What is Bag-of-Words Model?
We need a way to represent text data for the machine learning algorithms, and the bag-of-words model helps us to achieve the task.
This model is very understandable and to implement.
It is a way of extracting features from the text for use in machine learning algorithms.
In this approach, we use the tokenized words for each of observation and find out the frequency of each token.
Let’s do an example to understand this concept in depth.
“It is going to rain today.”
“Today, I am not going outside.”
“I am going to watch the season premiere.”
We treat each sentence as a separate document and we make a list of all words from all three documents excluding the punctuation.
We get, ‘It’, ’is’, ’going’, ‘to’, ‘rain’, ‘today’ ‘I’, ‘am’, ‘not’, ‘outside’, ‘watch’, ‘the’, ‘season’, ‘premiere.’
The next step is the create vectors.
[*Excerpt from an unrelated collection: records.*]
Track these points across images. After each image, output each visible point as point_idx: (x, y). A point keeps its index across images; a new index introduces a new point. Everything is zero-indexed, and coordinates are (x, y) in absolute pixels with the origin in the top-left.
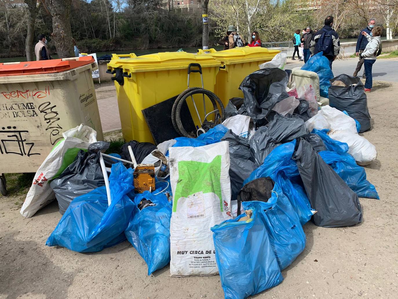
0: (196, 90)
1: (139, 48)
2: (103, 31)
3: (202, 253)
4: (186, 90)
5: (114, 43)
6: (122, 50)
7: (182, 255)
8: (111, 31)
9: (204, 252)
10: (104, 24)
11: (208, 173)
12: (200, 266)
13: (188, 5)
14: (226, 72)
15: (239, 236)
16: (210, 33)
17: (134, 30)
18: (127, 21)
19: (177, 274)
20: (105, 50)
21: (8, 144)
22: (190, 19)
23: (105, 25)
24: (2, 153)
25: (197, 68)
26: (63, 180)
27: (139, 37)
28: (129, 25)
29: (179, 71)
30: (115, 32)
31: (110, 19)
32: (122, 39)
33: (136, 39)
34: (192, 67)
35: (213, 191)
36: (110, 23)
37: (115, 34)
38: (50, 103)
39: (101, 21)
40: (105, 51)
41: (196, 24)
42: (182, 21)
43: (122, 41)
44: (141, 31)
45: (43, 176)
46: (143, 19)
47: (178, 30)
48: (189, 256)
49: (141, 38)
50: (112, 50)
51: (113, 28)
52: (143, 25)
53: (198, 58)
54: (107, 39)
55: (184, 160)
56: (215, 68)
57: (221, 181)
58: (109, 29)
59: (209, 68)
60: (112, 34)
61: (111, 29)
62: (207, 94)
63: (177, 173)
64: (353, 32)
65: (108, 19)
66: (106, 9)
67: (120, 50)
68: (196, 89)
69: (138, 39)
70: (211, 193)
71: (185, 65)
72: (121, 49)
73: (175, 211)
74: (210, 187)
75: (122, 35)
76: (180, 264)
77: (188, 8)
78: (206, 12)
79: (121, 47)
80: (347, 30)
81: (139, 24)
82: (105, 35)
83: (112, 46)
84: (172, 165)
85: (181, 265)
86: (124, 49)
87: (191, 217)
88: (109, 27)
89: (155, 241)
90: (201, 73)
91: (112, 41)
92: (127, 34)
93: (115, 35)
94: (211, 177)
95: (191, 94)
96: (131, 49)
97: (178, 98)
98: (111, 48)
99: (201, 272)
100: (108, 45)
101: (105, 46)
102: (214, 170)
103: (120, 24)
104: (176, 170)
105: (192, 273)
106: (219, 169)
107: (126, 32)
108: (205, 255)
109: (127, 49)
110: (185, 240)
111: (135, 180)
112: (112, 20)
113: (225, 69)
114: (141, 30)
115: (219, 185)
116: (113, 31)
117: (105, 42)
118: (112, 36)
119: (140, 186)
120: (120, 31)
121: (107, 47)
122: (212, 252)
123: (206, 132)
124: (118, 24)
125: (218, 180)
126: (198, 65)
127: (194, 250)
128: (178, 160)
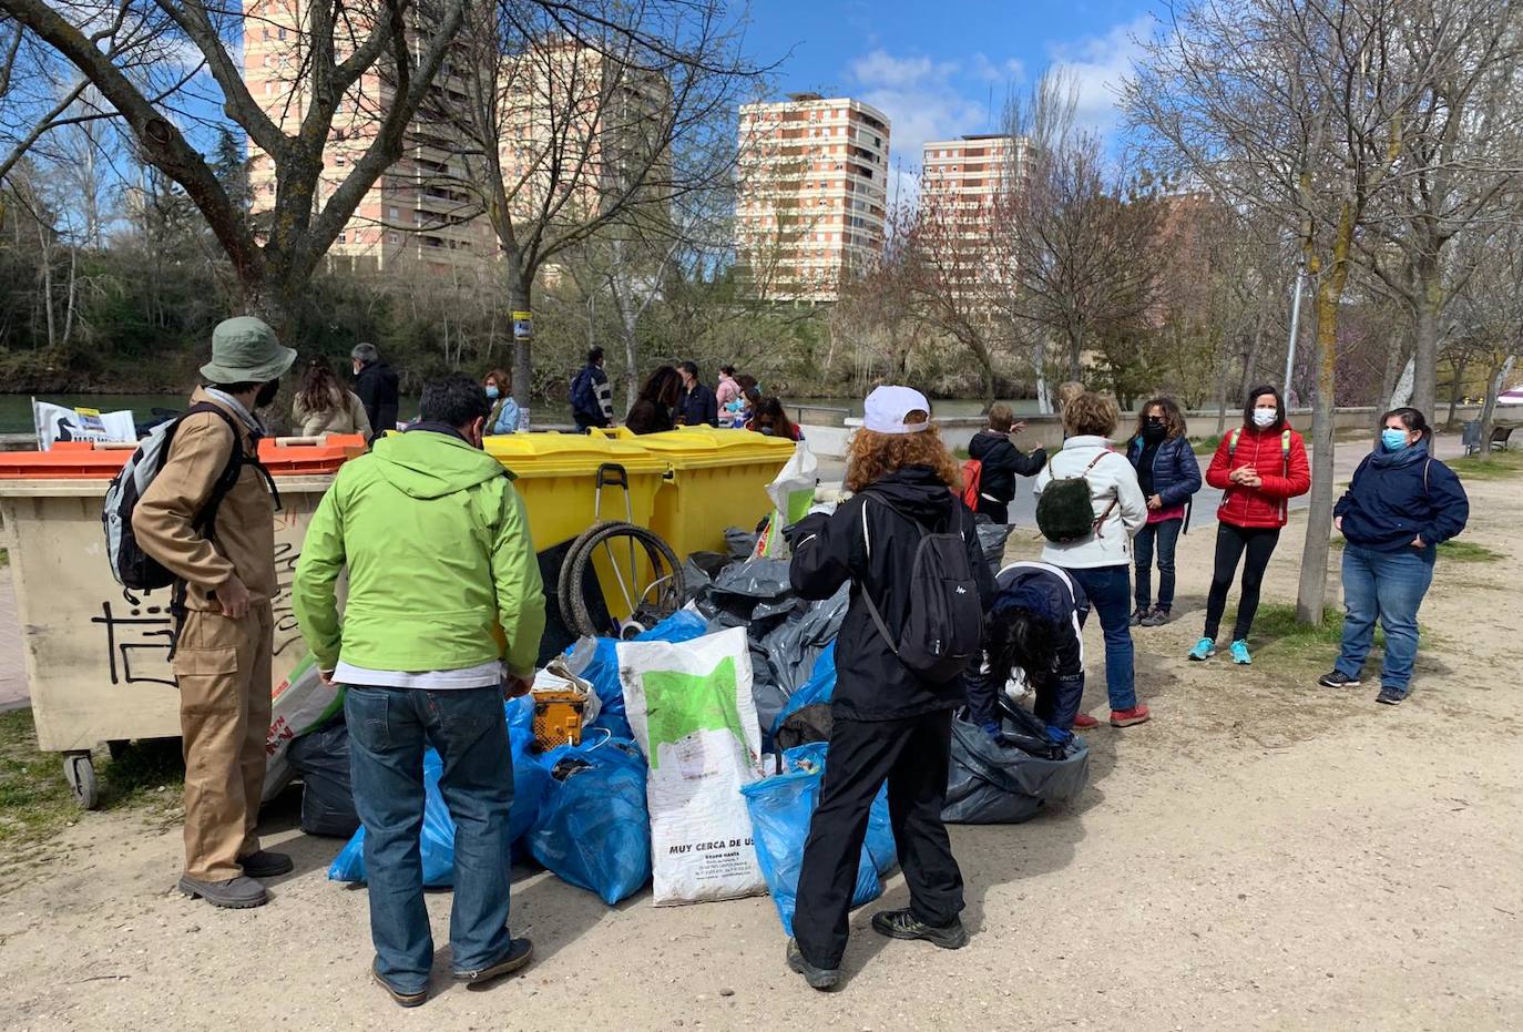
0: (618, 528)
1: (176, 390)
2: (18, 315)
3: (723, 845)
4: (595, 526)
5: (64, 365)
6: (101, 393)
7: (679, 855)
8: (56, 318)
9: (727, 843)
10: (26, 288)
11: (713, 691)
12: (720, 874)
13: (378, 248)
14: (675, 487)
15: (796, 801)
16: (462, 351)
17: (158, 320)
18: (129, 284)
19: (670, 896)
20: (19, 388)
21: (139, 655)
22: (388, 297)
23: (30, 293)
24: (115, 681)
25: (615, 475)
26: (335, 736)
27: (176, 349)
28: (135, 298)
29: (576, 480)
30: (75, 321)
31: (52, 272)
32: (101, 349)
33: (164, 353)
34: (606, 473)
35: (730, 727)
36: (53, 288)
37: (72, 329)
38: (290, 547)
39: (11, 275)
40: (21, 393)
41: (411, 318)
42: (356, 302)
43: (100, 357)
44: (187, 328)
45: (284, 725)
46: (196, 282)
47: (339, 333)
48: (694, 854)
49: (184, 350)
50: (54, 388)
51: (66, 304)
52: (196, 303)
53: (615, 450)
54: (30, 347)
55: (653, 669)
56: (654, 476)
57: (739, 710)
58: (45, 308)
59: (642, 477)
60: (59, 328)
61: (55, 311)
62: (638, 537)
63: (641, 697)
64: (941, 378)
65: (45, 271)
66: (36, 232)
67: (90, 393)
68: (617, 524)
69: (172, 354)
70: (726, 729)
71: (591, 467)
72: (95, 389)
73: (656, 767)
74: (723, 717)
75: (104, 334)
76: (677, 872)
77: (380, 259)
78: (526, 307)
79: (94, 380)
80: (922, 374)
81: (177, 299)
82: (26, 332)
83: (55, 375)
84: (628, 681)
85: (679, 876)
86: (107, 389)
87: (691, 778)
88: (48, 302)
89: (612, 837)
90: (625, 487)
91: (55, 355)
92: (124, 331)
93: (72, 335)
94: (719, 699)
95: (605, 538)
96: (139, 390)
97: (576, 545)
98: (52, 381)
99: (720, 888)
100: (35, 371)
101: (22, 370)
102: (722, 684)
103: (98, 293)
104: (638, 690)
105: (702, 891)
106: (732, 683)
107: (121, 326)
108: (729, 850)
109: (121, 391)
110: (686, 822)
111: (538, 718)
112: (60, 276)
113: (671, 481)
114: (186, 321)
115: (737, 717)
116: (65, 316)
117: (23, 359)
118: (58, 338)
119: (547, 734)
120: (94, 320)
121: (31, 377)
122: (742, 842)
123: (647, 629)
124: (88, 292)
125: (733, 707)
126: (620, 469)
127: (706, 841)
128: (639, 670)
Vectors convert text that can be used by the machine learning algorithm.
We take the first document — “It is going to rain today”, and we check the frequency of words from the ten unique words.
“It” = 1, “is” = 1, “going” = 1, “to” = 1, “rain” = 1, “today” = 1, “I” = 0, “am” = 0, “not” = 0, “outside” = 0.
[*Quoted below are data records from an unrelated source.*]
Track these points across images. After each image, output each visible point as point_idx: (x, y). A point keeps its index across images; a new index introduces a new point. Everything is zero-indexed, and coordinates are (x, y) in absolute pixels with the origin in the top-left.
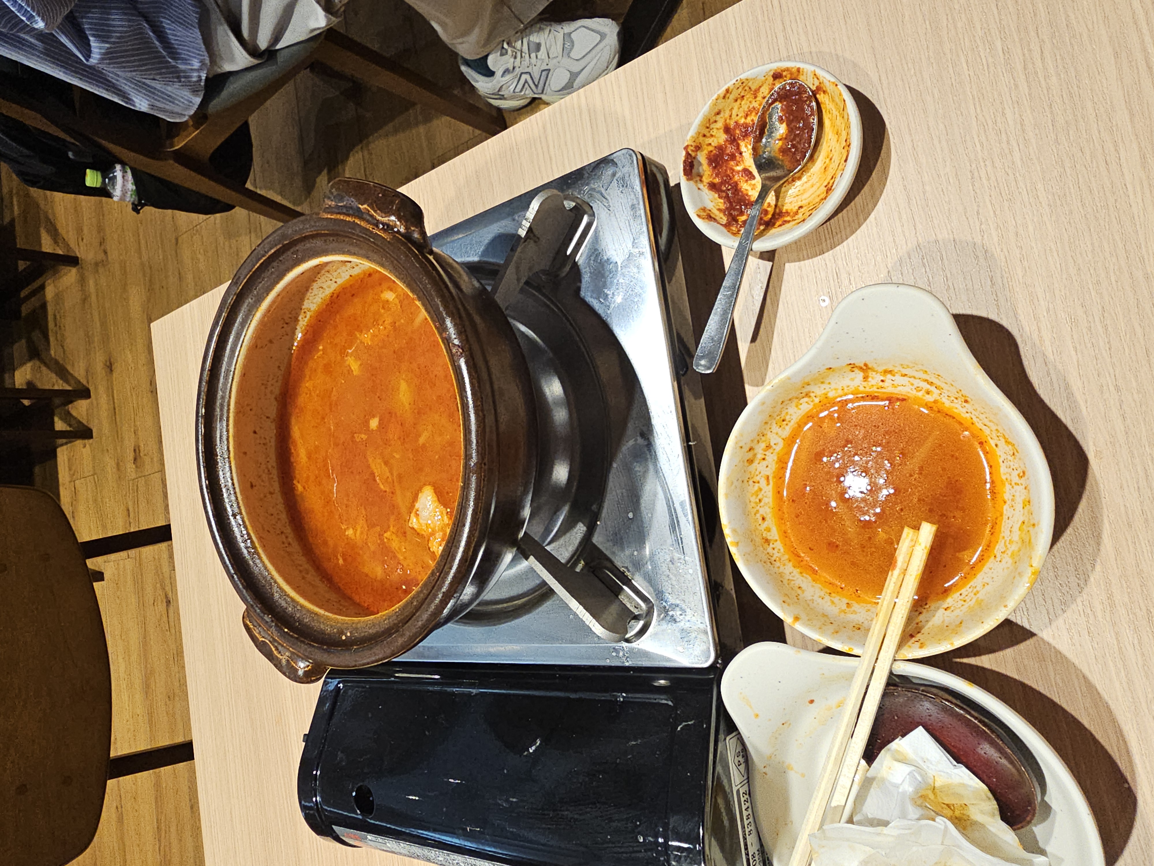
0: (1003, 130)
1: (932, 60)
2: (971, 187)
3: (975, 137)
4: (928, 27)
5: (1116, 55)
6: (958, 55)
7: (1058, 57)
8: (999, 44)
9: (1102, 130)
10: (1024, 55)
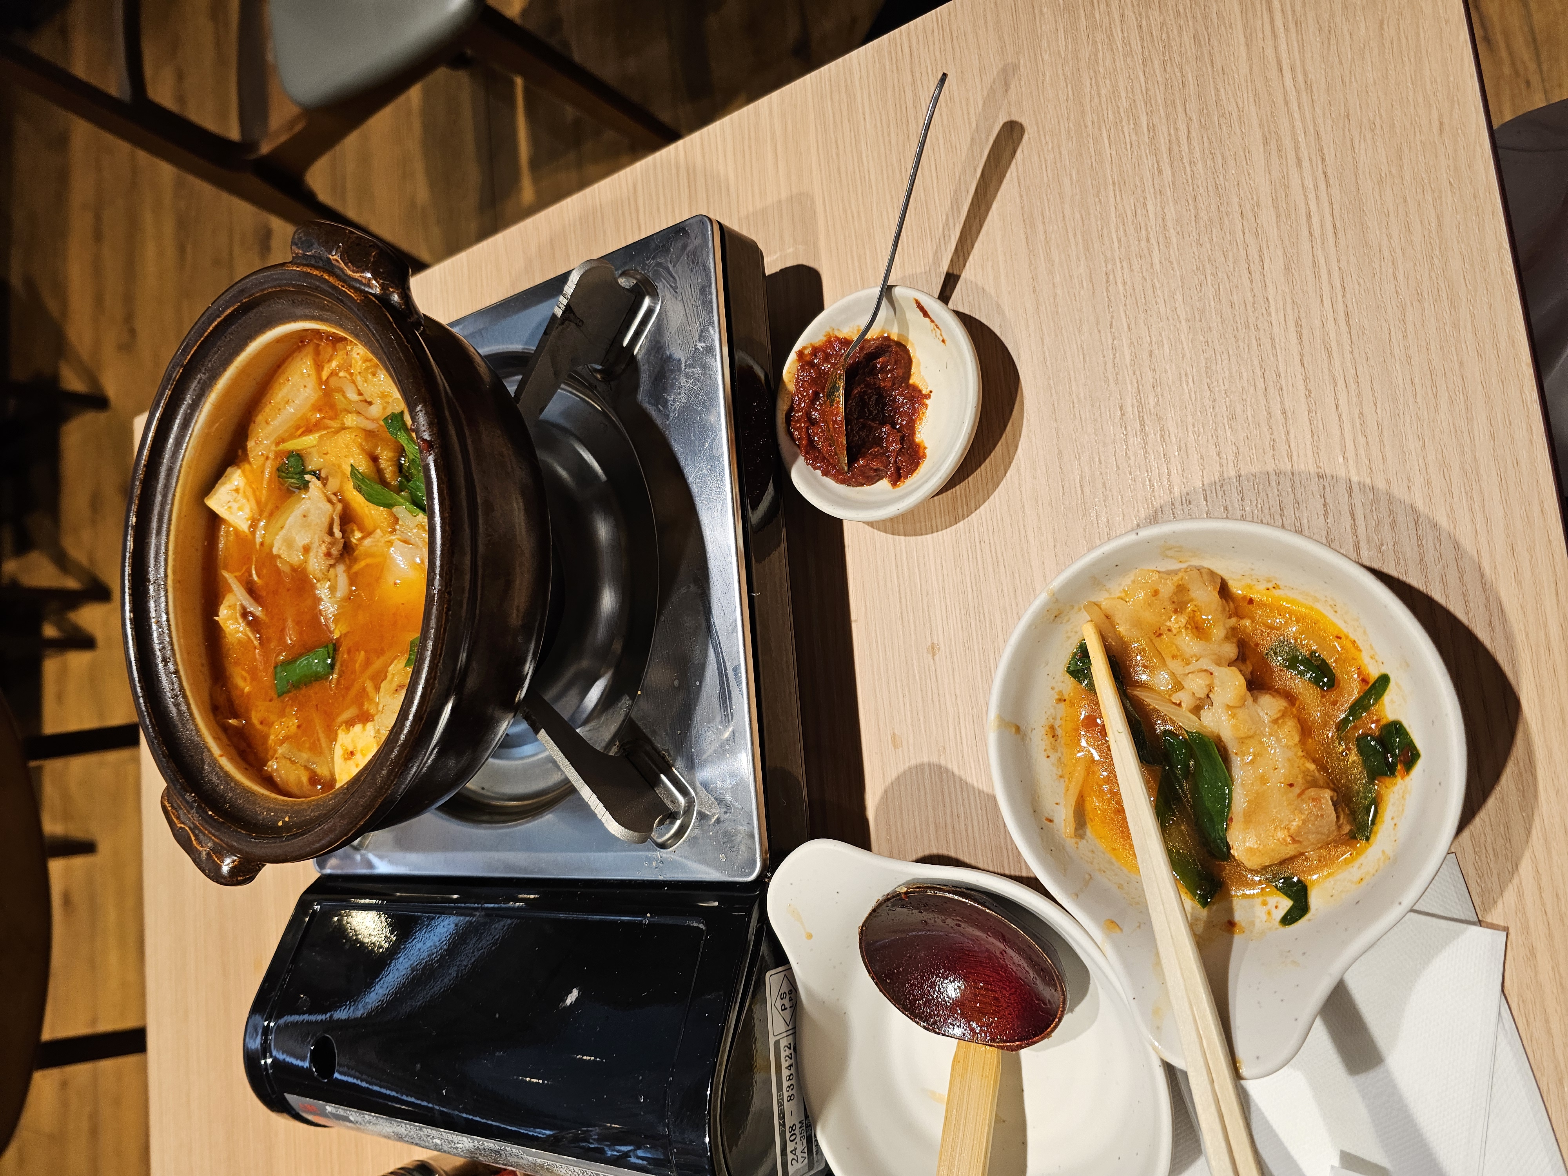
0: (1143, 225)
1: (1072, 134)
2: (1105, 294)
3: (1113, 231)
4: (1070, 93)
5: (1266, 142)
6: (1100, 129)
7: (1205, 139)
8: (1144, 119)
9: (1247, 231)
10: (1170, 134)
The rest of the documents will be:
“It is going to rain today” = [1, 1, 1, 1, 1, 1, 0, 0, 0, 0]
“Today I am not going outside” = [0, 0, 1, 0, 0, 1, 1, 1, 1, 1]
“I am going to watch the season premiere” = [0, 0, 1, 1, 0, 0, 1, 1, 0, 0]
In this approach, each word (a token) is called a “gram”. Creating the vocabulary of two-word pairs is called a bigram model.
The process of converting the NLP text into numbers is called vectorization in ML.
There are different ways to convert text into vectors :
• Count the number of times that each word appears in the document.
• I am calculating the frequency that each word that appears in a document out of all the words in the document.